Reproduisez intégralement, sans rien modifier, le texte sur l'affaire Tambao.

▸ Texte de l'exercice
※ ※ ※
Me GUY HERVE KAM, A PROPOS DE L’AFFAIRE TAMBAO« Le contentieux est né parce qu’après l’insurrection (…), les conditions contractuelles frauduleusement arrêtées, ne pouvaient plus continuer»
La Cour internationale d’arbitrage de la Chambre de commerce internationale de Paris (France), a tranché en faveur de l’Etat du Burkina Faso, sur l’affaire qui l’opposait au groupe TIMIS International à travers ses filiales, les Sociétés de droit burkinabè, Pan African Minerals Burkina Faso, Pan African Tambao et la société Pan African Burkina créée aux îles Caïman. Cette décision met fin au contrat de Partenariat public privé (PPP) entre Pan African Burkina de l’homme d’affaires australo-roumain Franck Timis et l’Etat burkinabè. La Cour rejette les demandes d’indemnisation des sociétés Pan African minerals, condamne les sociétés demanderesses à rembourser au Burkina Faso les frais engagés dans cette procédure arbitrale. Trois cabinets d’avocats ont défendu l’Etat burkinabè. Il s’agit du cabinet SCPA Kam et Somé du Burkina Faso, des cabinets parisiens Kevin Grossman et Clay Arbitration office. Pour comprendre les implications de cette décision, nous avons rencontré, le 22 mars 2019, Me Guy Hervé Kam, l’un des conseils du Burkina.
※ ※ ※
▸ Matériel fourni
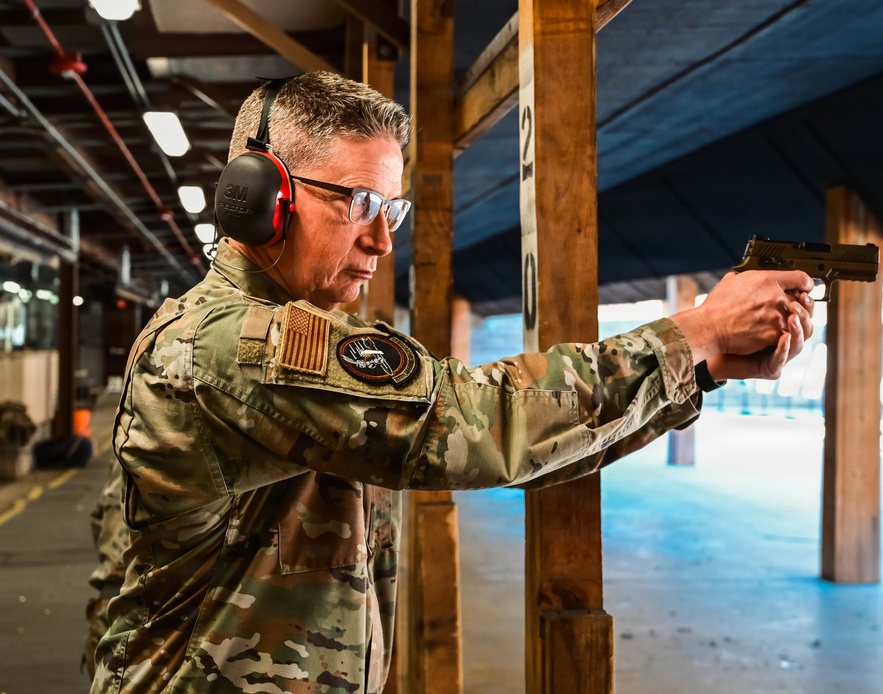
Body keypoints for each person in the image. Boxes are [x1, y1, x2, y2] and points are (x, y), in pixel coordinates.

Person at [90, 71, 815, 694]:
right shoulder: (228, 343)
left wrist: (702, 369)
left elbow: (531, 448)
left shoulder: (280, 335)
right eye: (359, 202)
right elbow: (478, 424)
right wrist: (699, 332)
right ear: (261, 195)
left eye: (391, 209)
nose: (382, 240)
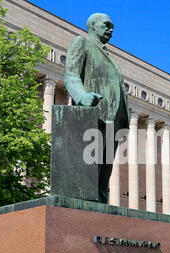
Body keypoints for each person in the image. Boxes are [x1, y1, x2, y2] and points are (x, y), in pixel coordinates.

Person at [64, 13, 129, 204]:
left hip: (113, 119)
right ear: (93, 25)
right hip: (93, 115)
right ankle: (88, 207)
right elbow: (71, 75)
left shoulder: (110, 56)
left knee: (104, 173)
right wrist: (82, 96)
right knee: (90, 169)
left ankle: (100, 205)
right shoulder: (82, 43)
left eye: (112, 26)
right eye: (107, 25)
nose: (111, 29)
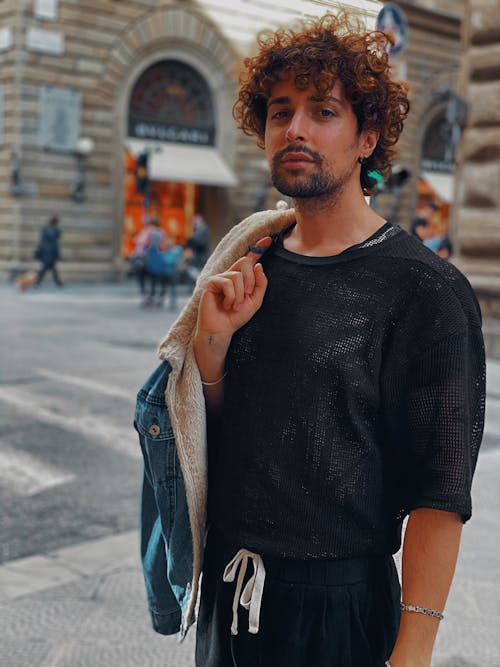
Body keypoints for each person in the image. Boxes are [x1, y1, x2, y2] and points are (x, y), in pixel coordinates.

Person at [135, 12, 485, 667]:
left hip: (341, 613)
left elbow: (441, 495)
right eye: (280, 111)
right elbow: (228, 435)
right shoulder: (249, 266)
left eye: (322, 110)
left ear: (367, 137)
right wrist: (211, 346)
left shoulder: (426, 290)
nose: (294, 127)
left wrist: (413, 651)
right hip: (229, 595)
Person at [34, 215, 63, 286]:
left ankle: (37, 281)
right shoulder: (51, 231)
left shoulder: (45, 230)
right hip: (48, 254)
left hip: (47, 253)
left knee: (48, 269)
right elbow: (54, 244)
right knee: (46, 269)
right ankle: (36, 281)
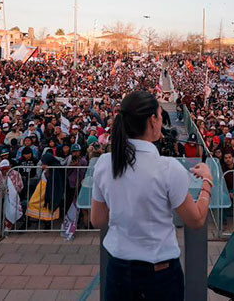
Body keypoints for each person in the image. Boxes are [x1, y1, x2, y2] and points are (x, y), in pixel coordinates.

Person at [91, 91, 213, 301]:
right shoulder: (168, 168)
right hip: (160, 274)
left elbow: (98, 219)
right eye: (159, 114)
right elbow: (196, 219)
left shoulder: (104, 163)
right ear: (152, 121)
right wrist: (208, 182)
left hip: (118, 269)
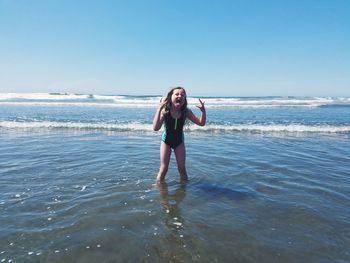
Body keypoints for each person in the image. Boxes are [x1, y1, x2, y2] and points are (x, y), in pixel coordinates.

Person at [153, 87, 206, 182]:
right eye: (177, 94)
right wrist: (159, 109)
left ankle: (184, 190)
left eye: (182, 95)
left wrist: (203, 111)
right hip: (166, 141)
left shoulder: (186, 112)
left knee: (182, 169)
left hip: (179, 142)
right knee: (163, 168)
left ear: (184, 99)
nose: (179, 96)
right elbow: (155, 128)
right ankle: (159, 188)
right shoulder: (165, 111)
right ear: (170, 97)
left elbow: (201, 123)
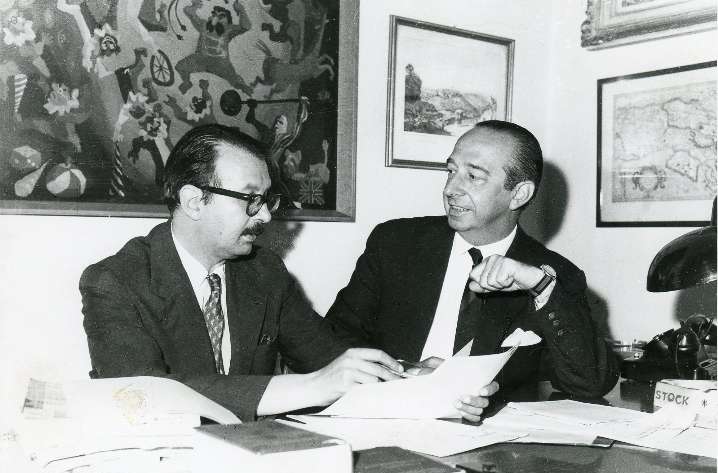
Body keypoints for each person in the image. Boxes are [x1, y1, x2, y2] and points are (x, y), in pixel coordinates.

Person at [79, 124, 407, 422]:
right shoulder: (114, 281)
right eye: (251, 199)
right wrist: (311, 387)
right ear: (194, 202)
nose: (265, 216)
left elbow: (328, 359)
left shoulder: (265, 272)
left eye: (266, 200)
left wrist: (409, 376)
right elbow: (140, 395)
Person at [325, 120, 620, 421]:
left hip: (488, 438)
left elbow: (591, 383)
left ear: (519, 194)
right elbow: (333, 338)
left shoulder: (552, 275)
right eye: (451, 171)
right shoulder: (395, 243)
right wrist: (403, 371)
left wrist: (539, 286)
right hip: (384, 419)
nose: (451, 189)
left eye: (473, 176)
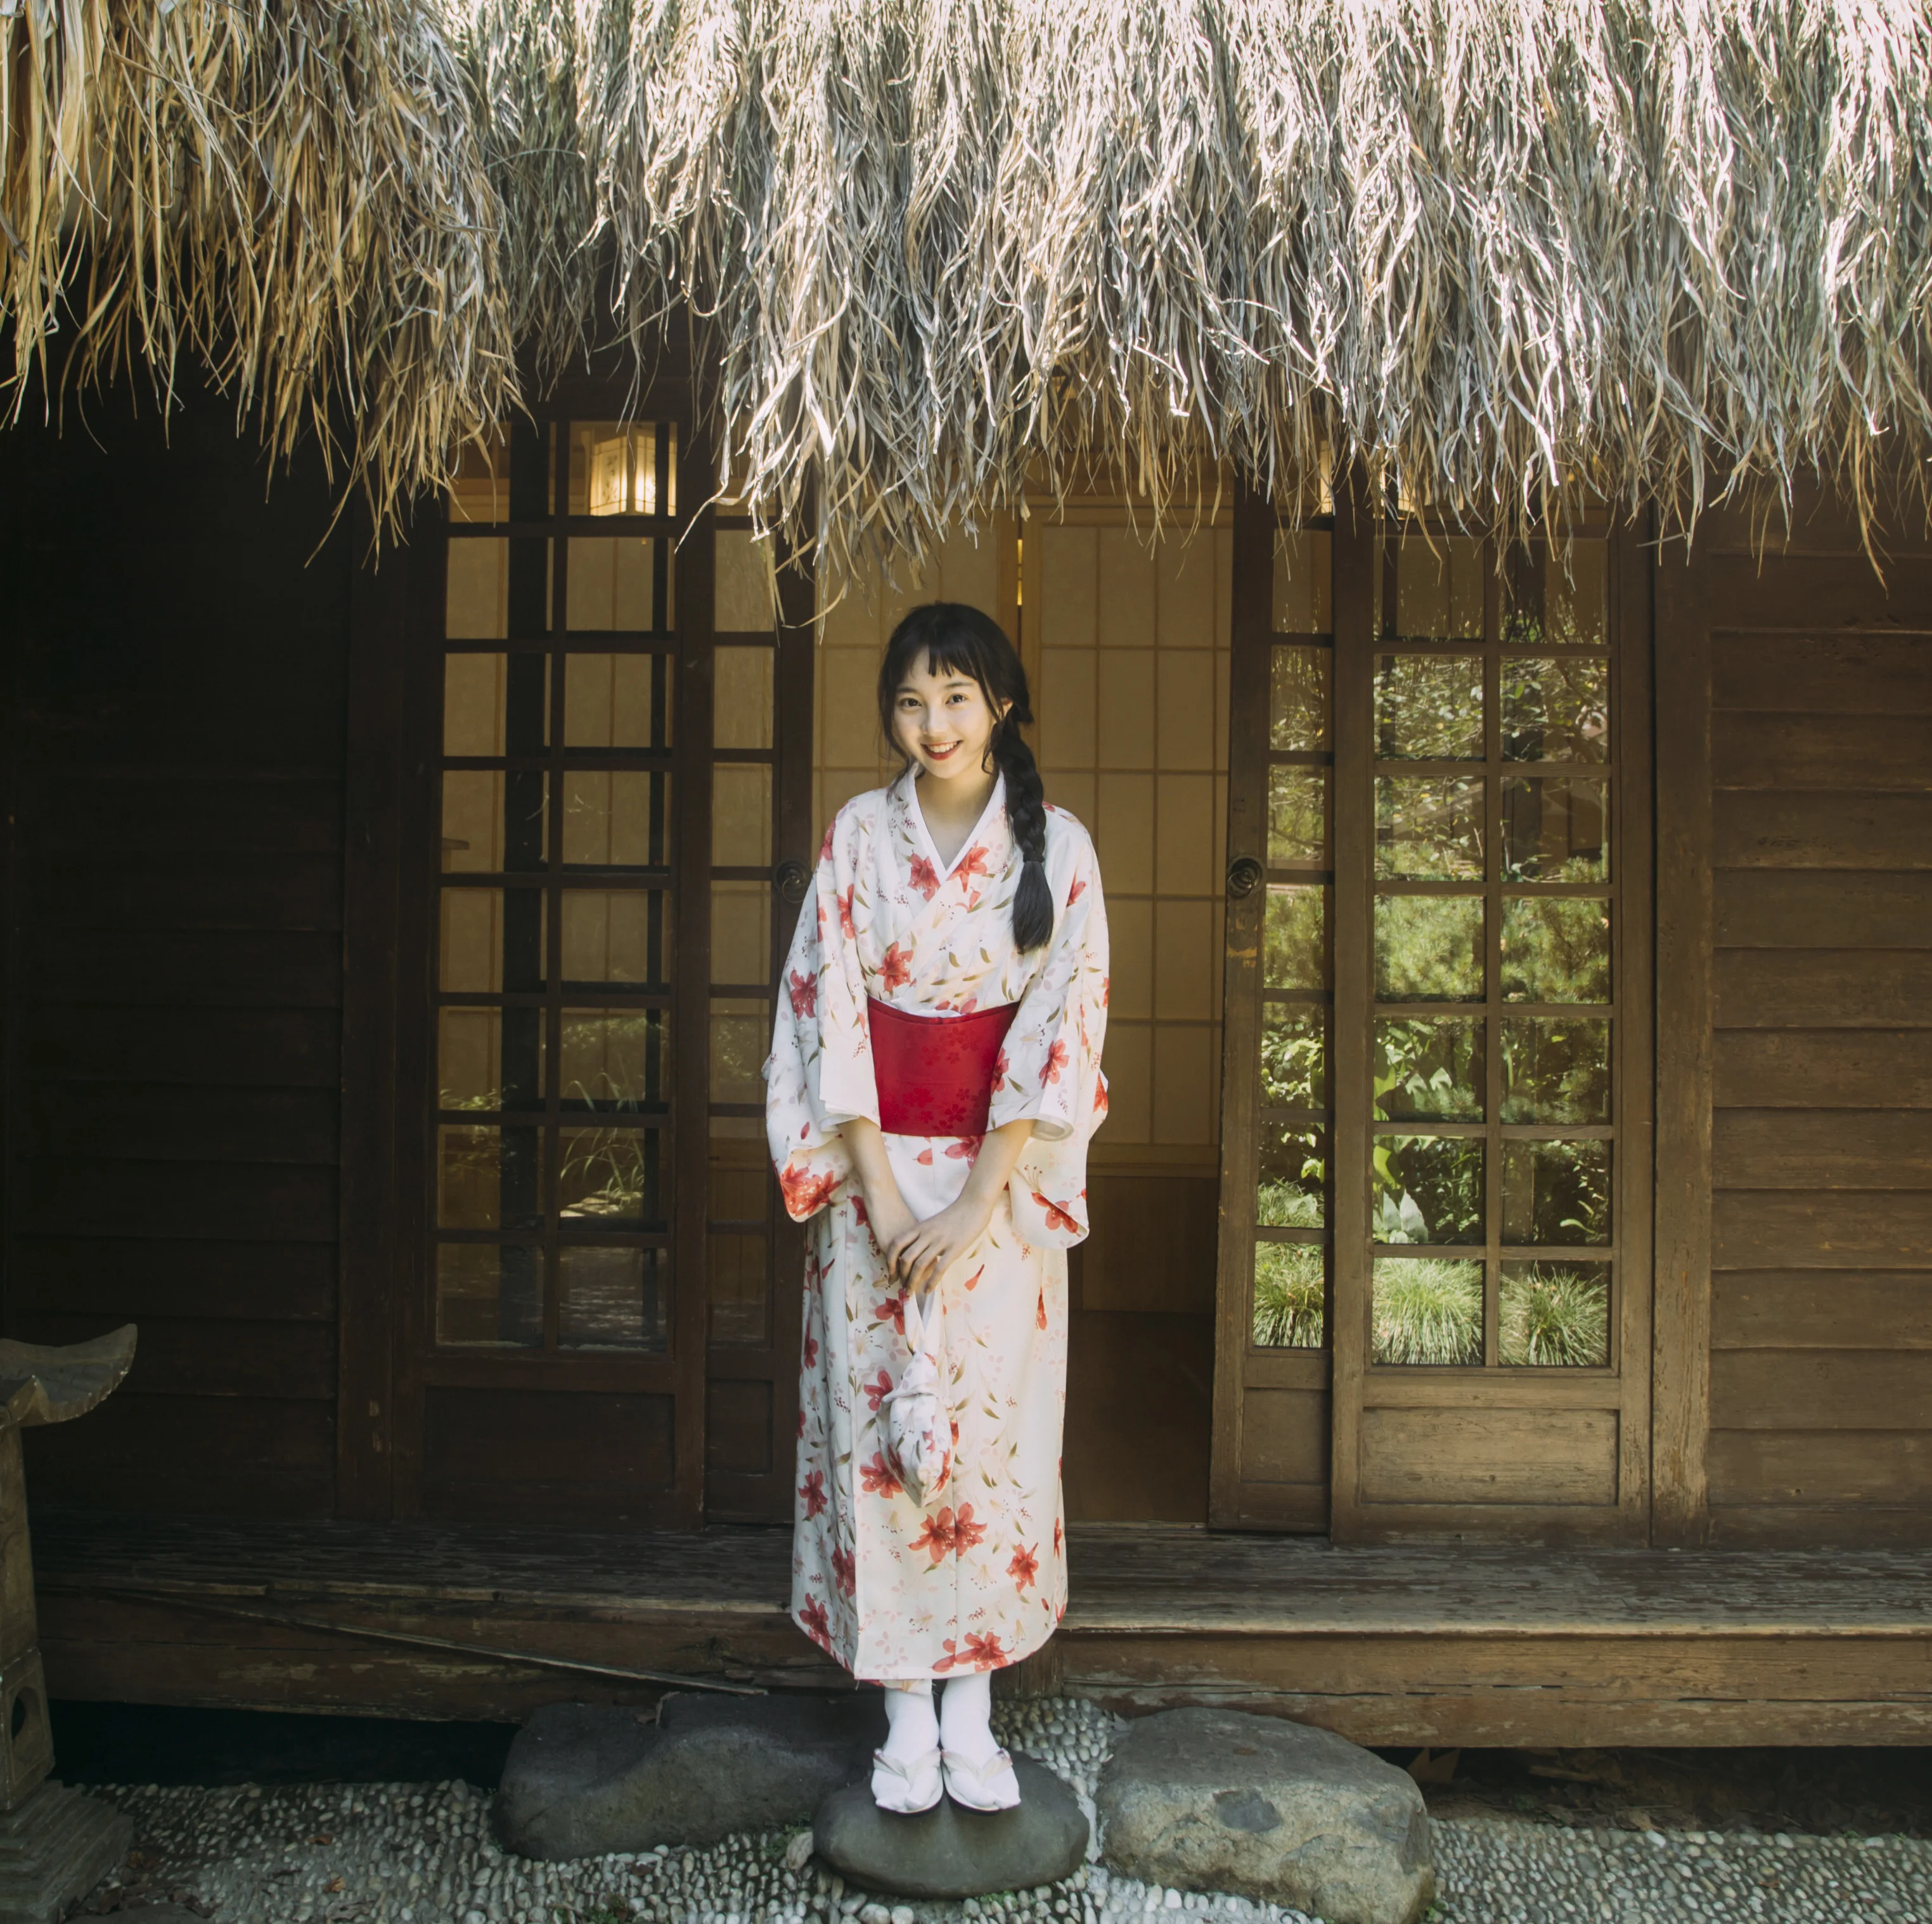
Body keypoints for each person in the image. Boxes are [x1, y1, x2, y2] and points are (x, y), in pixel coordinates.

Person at [764, 601, 1109, 1816]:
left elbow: (1061, 1024)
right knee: (880, 1438)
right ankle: (904, 1709)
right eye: (911, 702)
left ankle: (976, 1706)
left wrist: (974, 1198)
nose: (934, 725)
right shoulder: (860, 836)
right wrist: (870, 1181)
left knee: (997, 1435)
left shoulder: (1057, 847)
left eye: (956, 698)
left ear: (999, 703)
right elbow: (826, 1011)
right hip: (873, 1182)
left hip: (998, 1195)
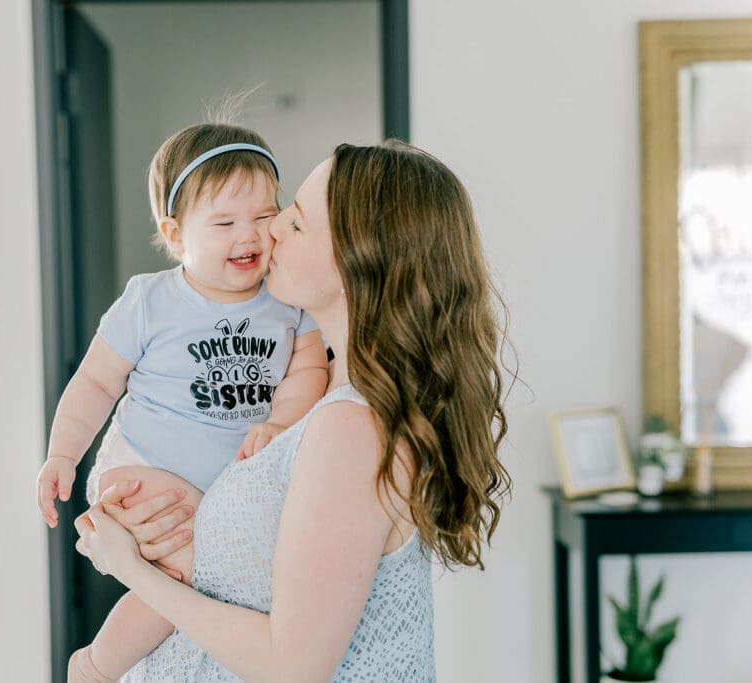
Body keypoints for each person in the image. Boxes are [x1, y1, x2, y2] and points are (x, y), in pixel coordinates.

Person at [72, 140, 513, 681]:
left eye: (296, 223)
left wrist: (131, 568)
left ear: (358, 263)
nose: (271, 228)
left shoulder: (353, 426)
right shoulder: (313, 393)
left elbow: (293, 668)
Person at [37, 123, 329, 681]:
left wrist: (281, 420)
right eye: (223, 222)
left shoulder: (287, 300)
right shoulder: (150, 300)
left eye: (265, 216)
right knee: (203, 576)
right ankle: (97, 668)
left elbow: (308, 368)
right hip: (144, 466)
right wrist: (62, 455)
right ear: (175, 234)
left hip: (220, 489)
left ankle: (125, 664)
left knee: (201, 582)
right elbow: (95, 383)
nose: (248, 235)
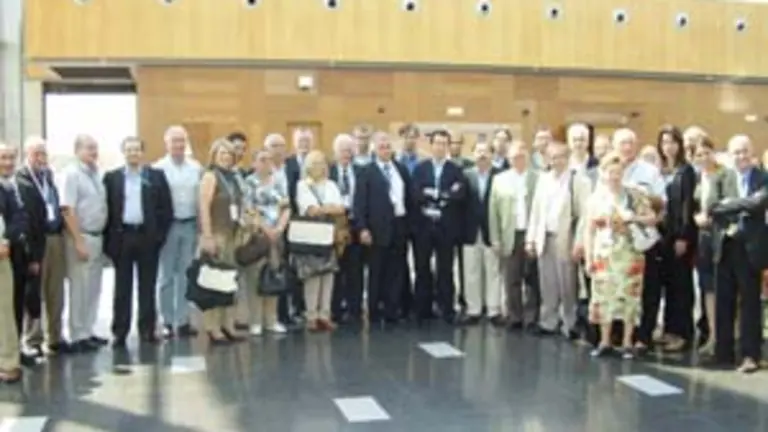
※ ※ ※
▸ Réponse
Me GUY HERVE KAM, A PROPOS DE L’AFFAIRE TAMBAO« Le contentieux est né parce qu’après l’insurrection (…), les conditions contractuelles frauduleusement arrêtées, ne pouvaient plus continuer»
La Cour internationale d’arbitrage de la Chambre de commerce internationale de Paris (France), a tranché en faveur de l’Etat du Burkina Faso, sur l’affaire qui l’opposait au groupe TIMIS International à travers ses filiales, les Sociétés de droit burkinabè, Pan African Minerals Burkina Faso, Pan African Tambao et la société Pan African Burkina créée aux îles Caïman. Cette décision met fin au contrat de Partenariat public privé (PPP) entre Pan African Burkina de l’homme d’affaires australo-roumain Franck Timis et l’Etat burkinabè. La Cour rejette les demandes d’indemnisation des sociétés Pan African minerals, condamne les sociétés demanderesses à rembourser au Burkina Faso les frais engagés dans cette procédure arbitrale. Trois cabinets d’avocats ont défendu l’Etat burkinabè. Il s’agit du cabinet SCPA Kam et Somé du Burkina Faso, des cabinets parisiens Kevin Grossman et Clay Arbitration office. Pour comprendre les implications de cette décision, nous avons rencontré, le 22 mars 2019, Me Guy Hervé Kam, l’un des conseils du Burkina.